* **PROVIDED PASSAGE**:
Zipping Multiple Ranges
You can extend this idea to zip multiple containers. I will gloss over this a little bit as it is quite a bit more complicated than the previous example.
The Zipper
This time, the references or values for the containers are stored in a tuple, and the iterator type (which is now also variadic) is bound to the various relevant iterators.
template <typename ... T>
class zipper
{
public:
using zip_type = zip_iterator<select_iterator_for<T> ...>;
/* std::forward is used to preserve the value category of the
containers */
template <typename ... Args>
zipper(Args && ... args)
: m_args{std::forward<Args>(args)...}
{
}
auto begin() -> zip_type {
return std::apply([](auto && ... args){
return zip_type(std::begin(args)...);
}, m_args);
}
auto end() -> zip_type {
return std::apply([](auto && ... args){
return zip_type(std::end(args)...);
}, m_args);
}
private:
std::tuple<T ...> m_args;
};
select_iterator_foris the same as in the previous example
std::apply takes a tuple and a function which accepts
the tuple elements as function arguments. This required to expand the arguments
in the m_args member variable, in order to call either begin or end and pass the
results to a variadic function, which in this case is the zip iterator
Constructing the Zipper
template <typename ... T>
auto zip(T && ... t) {
return zipper<T ...>{std::forward<T>(t)...};
}
The difference here is that the helper function is variadic, but the same principles apply.
The Iterator
Instead of storing the underlying iterators in names types, we have to store an
unknown number of them. I choose a std::tuple as it makes it impossible to
mistakenly compare truthfulness with different types; the iterator types
become a part of the wrapper.
template <typename ... Iters>
class zip_iterator
{
public:
using value_type = std::tuple<
select_access_type_for<Iters>...
>;
zip_iterator() = delete;
zip_iterator(Iters && ... iters)

* **ACTION ITEM**: In the passage on zipping multiple ranges, why is std::forward used in the zipper's constructor?

* **RECORDED DATA**:
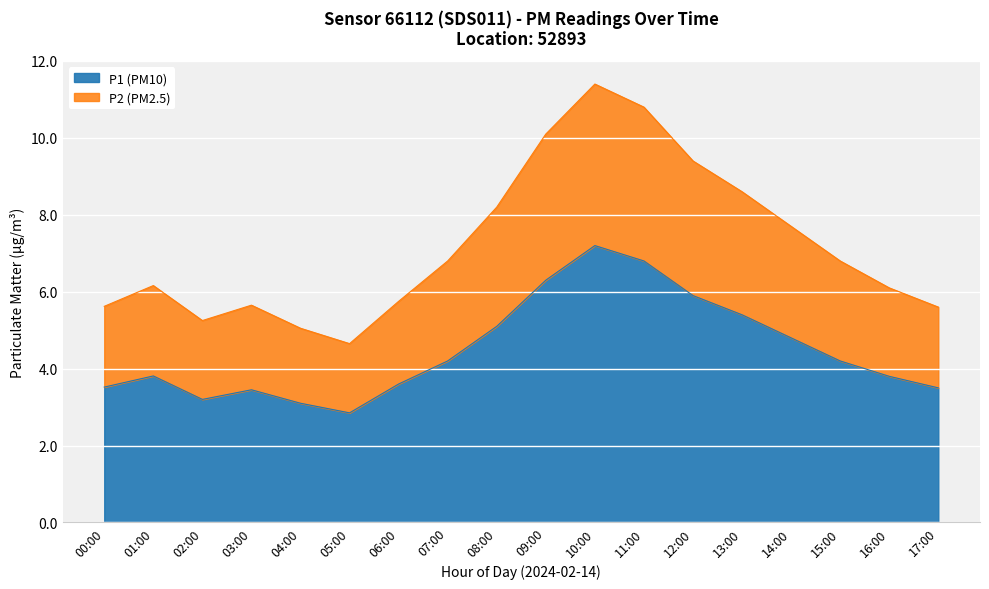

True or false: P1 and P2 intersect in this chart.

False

* * *

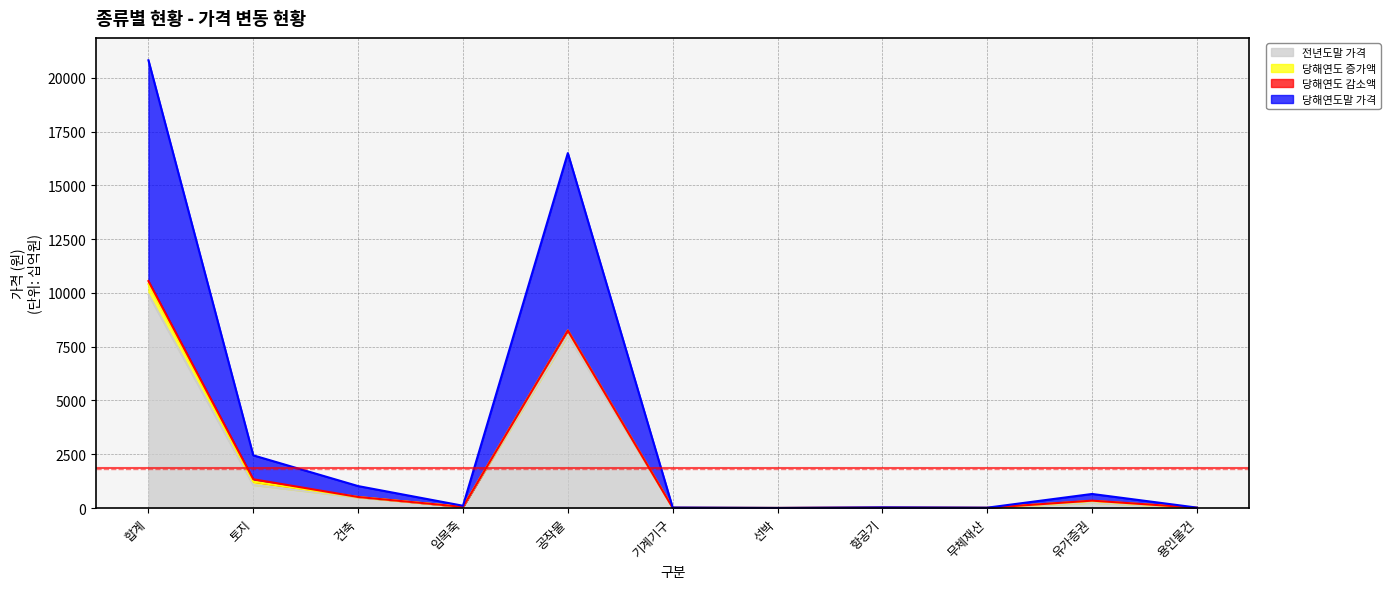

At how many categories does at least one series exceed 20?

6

* **ANSWER SPACE**: It preserves the value category of the containers.